REQUIREMENT
Starting at the line containing "Which series has" and ending with the last line of the items, list those lines as a numbered list, both ends included and blank lines omitted.

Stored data
= = =

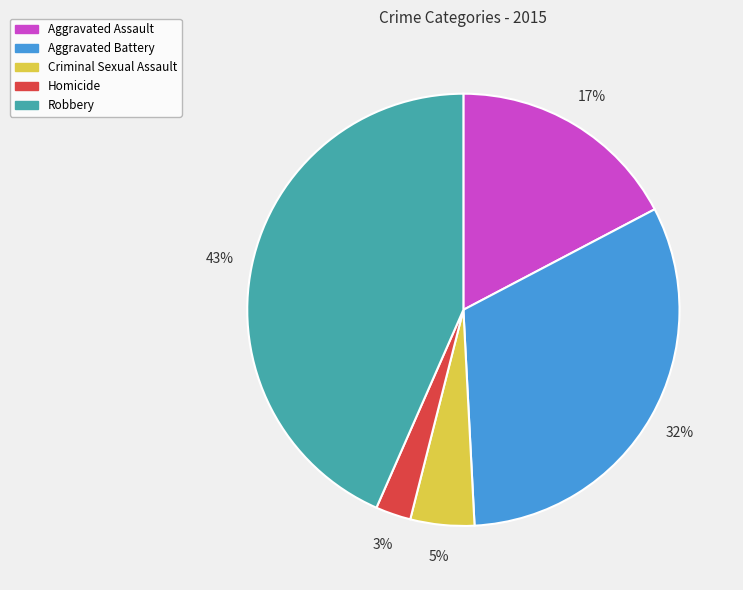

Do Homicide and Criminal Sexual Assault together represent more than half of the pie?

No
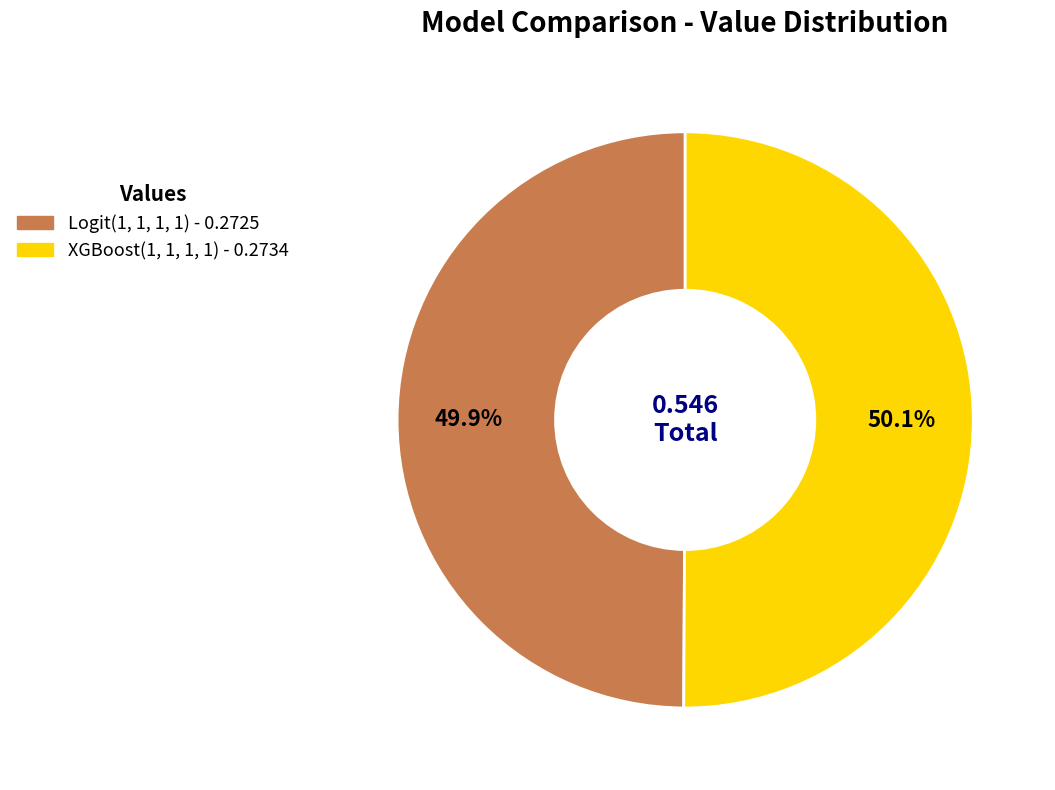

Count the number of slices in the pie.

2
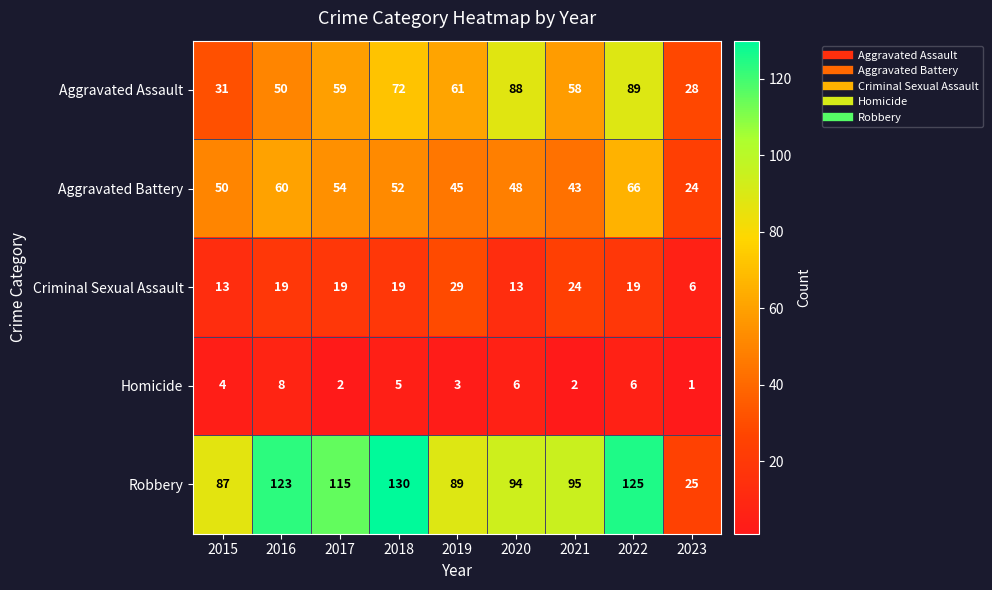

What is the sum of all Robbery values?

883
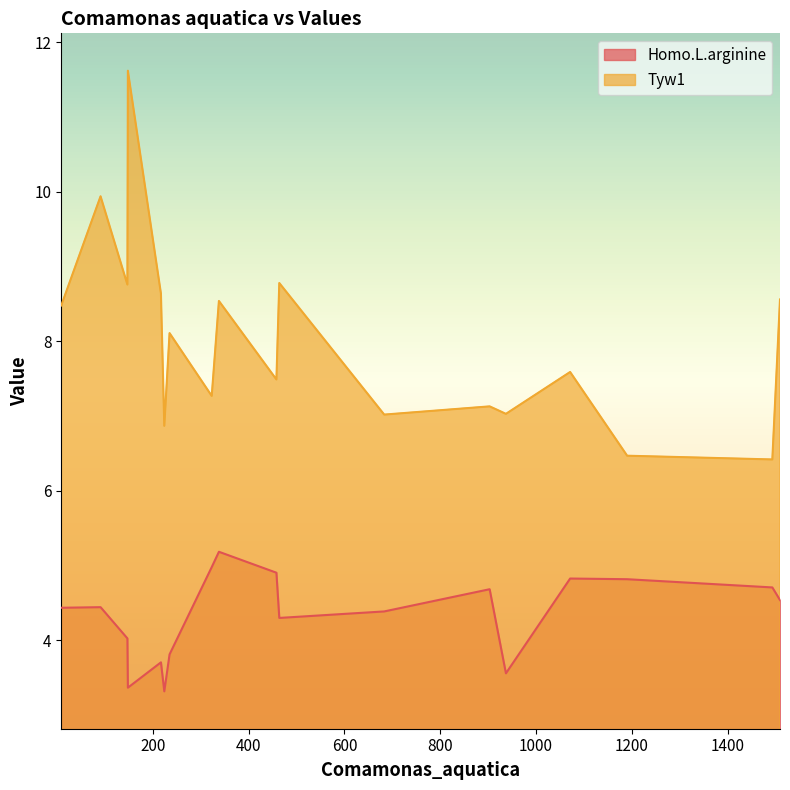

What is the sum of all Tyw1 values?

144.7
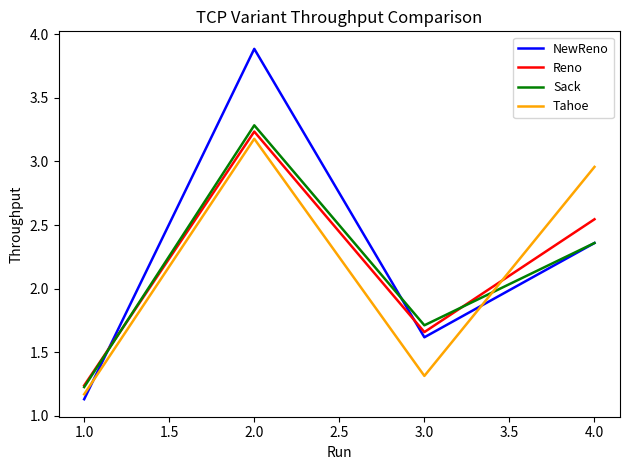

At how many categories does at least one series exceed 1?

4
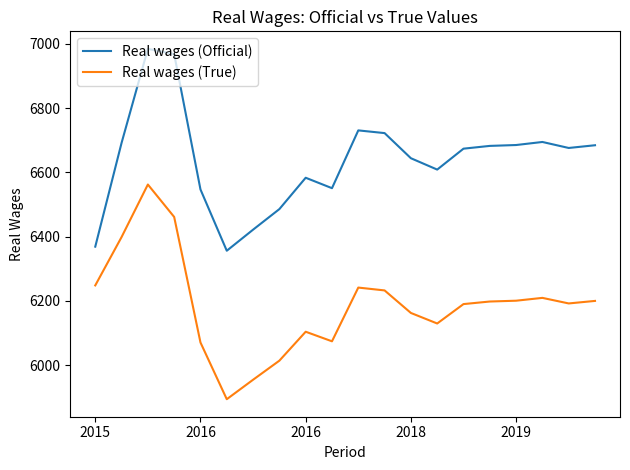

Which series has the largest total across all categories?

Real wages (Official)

= = =

SOLUTION TO THE PROBLEM
1. Which series has the largest total across all categories?
2. Real wages (Official)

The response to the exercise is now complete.